If you know what you’re doing however or are experiencing problems with using VoIP, you might want to experiment with some of the configurations to try and improve the situation. One item you will most likely find in your settings screen is the STUN server. To understand what this does, it’s important that you understand the problems that VoIP has sitting behind a NAT firewall. A NAT firewall doesn’t allow external devices to connect directly to the clients sitting behind it. It hides their internal IP addresses from the outside world both for security reasons and because public IP addresses are scarce. VoIP however is a P2P protocol – meaning that for the call to continue, both clients have to be in direct contact with each other. For this to happen, each client has to be aware of the external IP address and port at which the other is reachable. But clients sitting behind a NAT firewall do not themselves know what port has been assigned to them by the router.

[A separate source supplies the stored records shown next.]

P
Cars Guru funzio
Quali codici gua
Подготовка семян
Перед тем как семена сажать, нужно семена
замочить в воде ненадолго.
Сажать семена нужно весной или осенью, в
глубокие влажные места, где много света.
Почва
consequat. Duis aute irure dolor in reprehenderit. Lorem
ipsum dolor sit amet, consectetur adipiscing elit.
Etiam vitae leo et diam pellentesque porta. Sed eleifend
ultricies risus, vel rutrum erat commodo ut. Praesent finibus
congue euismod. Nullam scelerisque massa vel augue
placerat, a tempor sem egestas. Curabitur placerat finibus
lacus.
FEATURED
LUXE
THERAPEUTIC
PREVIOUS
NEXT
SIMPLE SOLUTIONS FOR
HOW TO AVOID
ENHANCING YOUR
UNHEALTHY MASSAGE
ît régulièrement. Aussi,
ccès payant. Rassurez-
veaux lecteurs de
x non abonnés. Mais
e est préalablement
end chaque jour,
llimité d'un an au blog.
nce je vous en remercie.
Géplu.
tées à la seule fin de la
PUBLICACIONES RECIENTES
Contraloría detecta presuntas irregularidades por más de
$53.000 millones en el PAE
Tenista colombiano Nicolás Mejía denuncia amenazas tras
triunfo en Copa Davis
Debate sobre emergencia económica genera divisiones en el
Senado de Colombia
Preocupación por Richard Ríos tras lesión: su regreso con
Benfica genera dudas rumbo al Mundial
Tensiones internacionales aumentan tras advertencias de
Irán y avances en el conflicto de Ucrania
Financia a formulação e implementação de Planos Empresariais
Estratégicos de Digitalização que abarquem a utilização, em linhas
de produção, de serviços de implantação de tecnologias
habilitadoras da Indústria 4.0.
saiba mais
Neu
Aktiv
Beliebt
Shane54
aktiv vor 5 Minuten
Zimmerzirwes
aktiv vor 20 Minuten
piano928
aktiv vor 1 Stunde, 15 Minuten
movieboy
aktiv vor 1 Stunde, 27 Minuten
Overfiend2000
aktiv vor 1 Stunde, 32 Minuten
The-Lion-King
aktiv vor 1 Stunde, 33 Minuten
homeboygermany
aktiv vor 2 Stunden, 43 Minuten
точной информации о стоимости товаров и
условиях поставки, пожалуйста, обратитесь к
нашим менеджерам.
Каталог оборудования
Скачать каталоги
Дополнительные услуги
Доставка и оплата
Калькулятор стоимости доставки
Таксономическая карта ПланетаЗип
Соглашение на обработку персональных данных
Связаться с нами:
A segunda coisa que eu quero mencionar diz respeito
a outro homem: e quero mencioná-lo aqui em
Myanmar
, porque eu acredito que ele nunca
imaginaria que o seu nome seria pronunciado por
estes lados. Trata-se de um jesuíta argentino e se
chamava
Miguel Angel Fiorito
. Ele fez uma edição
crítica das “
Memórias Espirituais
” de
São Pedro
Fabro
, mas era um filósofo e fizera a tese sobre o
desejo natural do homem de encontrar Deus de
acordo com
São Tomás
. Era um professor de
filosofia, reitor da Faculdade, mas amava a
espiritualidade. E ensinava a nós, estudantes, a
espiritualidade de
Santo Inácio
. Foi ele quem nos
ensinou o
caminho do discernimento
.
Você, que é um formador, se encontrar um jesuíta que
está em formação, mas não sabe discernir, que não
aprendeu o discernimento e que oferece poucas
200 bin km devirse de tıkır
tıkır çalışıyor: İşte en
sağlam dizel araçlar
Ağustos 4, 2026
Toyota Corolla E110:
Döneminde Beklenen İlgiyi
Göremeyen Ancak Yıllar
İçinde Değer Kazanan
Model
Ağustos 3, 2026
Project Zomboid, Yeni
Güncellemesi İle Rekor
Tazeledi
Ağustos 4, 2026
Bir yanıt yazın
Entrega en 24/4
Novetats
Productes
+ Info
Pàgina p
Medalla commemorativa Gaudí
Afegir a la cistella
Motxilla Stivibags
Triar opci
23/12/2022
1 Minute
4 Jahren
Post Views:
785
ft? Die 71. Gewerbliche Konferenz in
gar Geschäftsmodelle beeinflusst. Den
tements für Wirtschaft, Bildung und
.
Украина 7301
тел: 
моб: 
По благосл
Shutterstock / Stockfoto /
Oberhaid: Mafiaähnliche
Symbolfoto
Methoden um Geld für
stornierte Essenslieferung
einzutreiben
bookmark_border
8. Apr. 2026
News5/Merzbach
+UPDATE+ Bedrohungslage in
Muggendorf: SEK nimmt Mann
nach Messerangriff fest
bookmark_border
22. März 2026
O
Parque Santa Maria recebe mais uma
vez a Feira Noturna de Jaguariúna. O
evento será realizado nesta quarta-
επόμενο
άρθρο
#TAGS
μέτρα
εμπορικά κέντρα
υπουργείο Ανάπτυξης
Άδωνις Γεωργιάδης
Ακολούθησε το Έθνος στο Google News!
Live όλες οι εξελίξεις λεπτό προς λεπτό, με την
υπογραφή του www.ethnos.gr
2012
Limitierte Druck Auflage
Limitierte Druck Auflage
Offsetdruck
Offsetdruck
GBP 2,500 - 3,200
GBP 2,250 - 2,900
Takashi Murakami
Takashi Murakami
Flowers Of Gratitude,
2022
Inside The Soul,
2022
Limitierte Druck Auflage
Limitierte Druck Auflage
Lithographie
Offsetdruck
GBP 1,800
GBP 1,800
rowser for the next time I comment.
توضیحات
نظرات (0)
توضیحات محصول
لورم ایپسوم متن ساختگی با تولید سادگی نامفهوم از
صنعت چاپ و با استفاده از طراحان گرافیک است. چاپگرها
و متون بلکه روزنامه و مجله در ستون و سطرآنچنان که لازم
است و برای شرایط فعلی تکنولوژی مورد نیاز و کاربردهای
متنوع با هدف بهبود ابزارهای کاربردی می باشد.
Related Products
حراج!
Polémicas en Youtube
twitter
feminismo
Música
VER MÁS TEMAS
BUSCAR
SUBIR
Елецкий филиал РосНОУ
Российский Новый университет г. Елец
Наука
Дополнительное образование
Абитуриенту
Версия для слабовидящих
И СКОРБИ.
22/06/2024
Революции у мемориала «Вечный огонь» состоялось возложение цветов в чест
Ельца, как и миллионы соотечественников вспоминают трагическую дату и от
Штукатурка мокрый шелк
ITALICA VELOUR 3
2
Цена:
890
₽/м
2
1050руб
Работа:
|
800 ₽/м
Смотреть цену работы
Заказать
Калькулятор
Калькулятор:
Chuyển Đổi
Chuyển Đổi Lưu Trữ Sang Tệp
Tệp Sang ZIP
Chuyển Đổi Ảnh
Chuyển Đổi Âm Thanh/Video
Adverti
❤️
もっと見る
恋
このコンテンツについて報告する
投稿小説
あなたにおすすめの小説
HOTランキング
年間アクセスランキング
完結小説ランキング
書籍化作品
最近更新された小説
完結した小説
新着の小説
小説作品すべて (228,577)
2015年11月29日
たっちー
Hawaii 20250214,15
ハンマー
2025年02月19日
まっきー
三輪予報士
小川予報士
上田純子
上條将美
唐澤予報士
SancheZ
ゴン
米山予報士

With each client in ignorance, there’s no way for either one to find out the external address and port at which the other can be reached. An STUN server tries to supply this information. The VoIP client sends a message to the STUN server at the specified IP address which you supplied in the configuration settings. It responds with the external IP address and port that it sees the message coming from and is therefore the address at which the VoIP client is directly reachable sitting behind the NAT. There are some setups known as symmetric NATs that change the external IP address and port of every client depending on the IP address it’s connecting to. The STUN server setup doesn’t work at all for this kind of network topology. There is another kind of setup known as an outbound NAT that also presents serious problems for any STUN mechanism. There are other protocols to deal with these situations. The ICE methodology is one such example.
Regardless, the STUN setup is a useful one in many situations and should be used whenever possible.